Breach of the duty of confidentiality
The recent case of CF Partners (UK) LLP v Barclays Bank PLC and another  has served as a reminder to the recipients of confidential information that a duty of confidence may arise even in the absence of a Non-Disclosure Agreement or a confidentiality agreement.
CF Partners (IK) LLP ("CF Partners") the claimant in the proceedings, was a customer of Barclays Bank PLC ("Barclays") who provided detailed information to the bank in support of a loan application for the acquisition of a carbon trading company (the "Target Company"). The Target Company was also made a defendant in the proceedings. CF Partners believed that the Target Company had been significantly undervalued, making it a very attractive proposition. The information surrounding it had been provided in confidence.
When negotiations between CF Partners and Barclays broke down, the bank took advantage of the knowledge they had gained as recipients of the information. Barclays purchased the Target Company and made a substantial profit on its sale.
It was agreed that there was no fiduciary duty between CF Partners and Barclays or the Target Company, instead it was argued that there was an equitable breach of a duty of confidence and of an obligation of exclusivity by both of the Defendants. Although a claim of a breach of an obligation of exclusivity did not succeed, the judge found that a duty of confidence will arise
"…whenever a person receives information he knows or ought to know is fairly and reasonably to be regarded as confidential."

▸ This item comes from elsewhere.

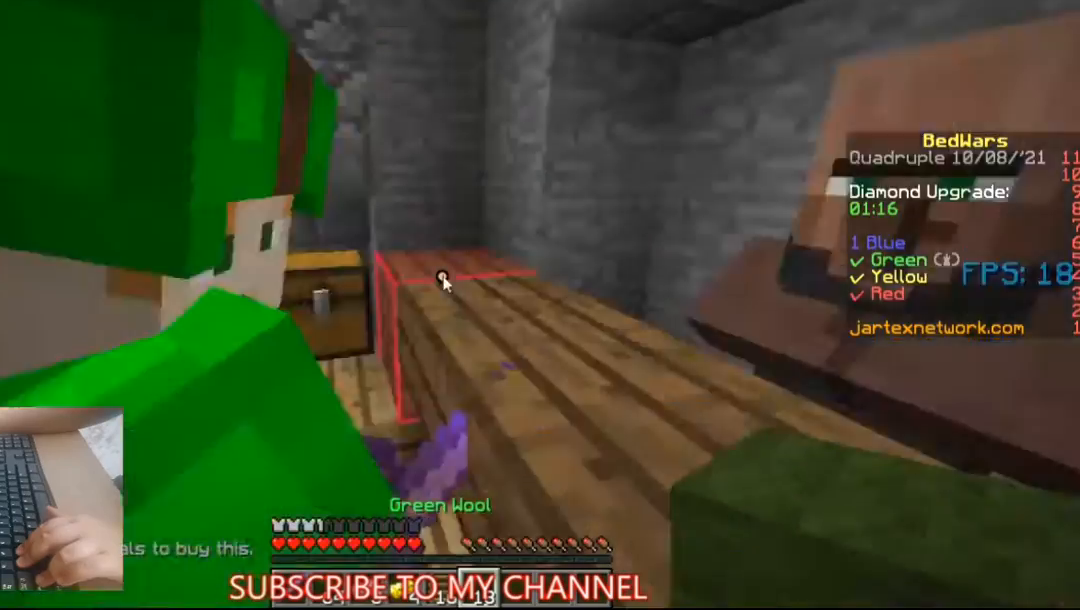
{"keys": [], "mouse": [], "events": []}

The judge held that Barclays knew the information they had received was confidential, that it was not "public property and public knowledge" and was of considerable value. Barclays and the Target Company were found jointly liable to pay the sum of €10 million. This was the sum the claimant might reasonably have negotiated for the confidential information prior to Barclays using the information. These are known as "hypothetical" negotiation damages or "Wrotham Park" damages. An account of profits could not be ordered as there was no fiduciary relationship between Barclays and CF Partners.
In essence, the case is based on the principle of conscience and that recipients of information must not take advantage of information they have gained in confidence. The case principally highlights that an equitable duty of confidence may be imposed even in the absence of a binding contract.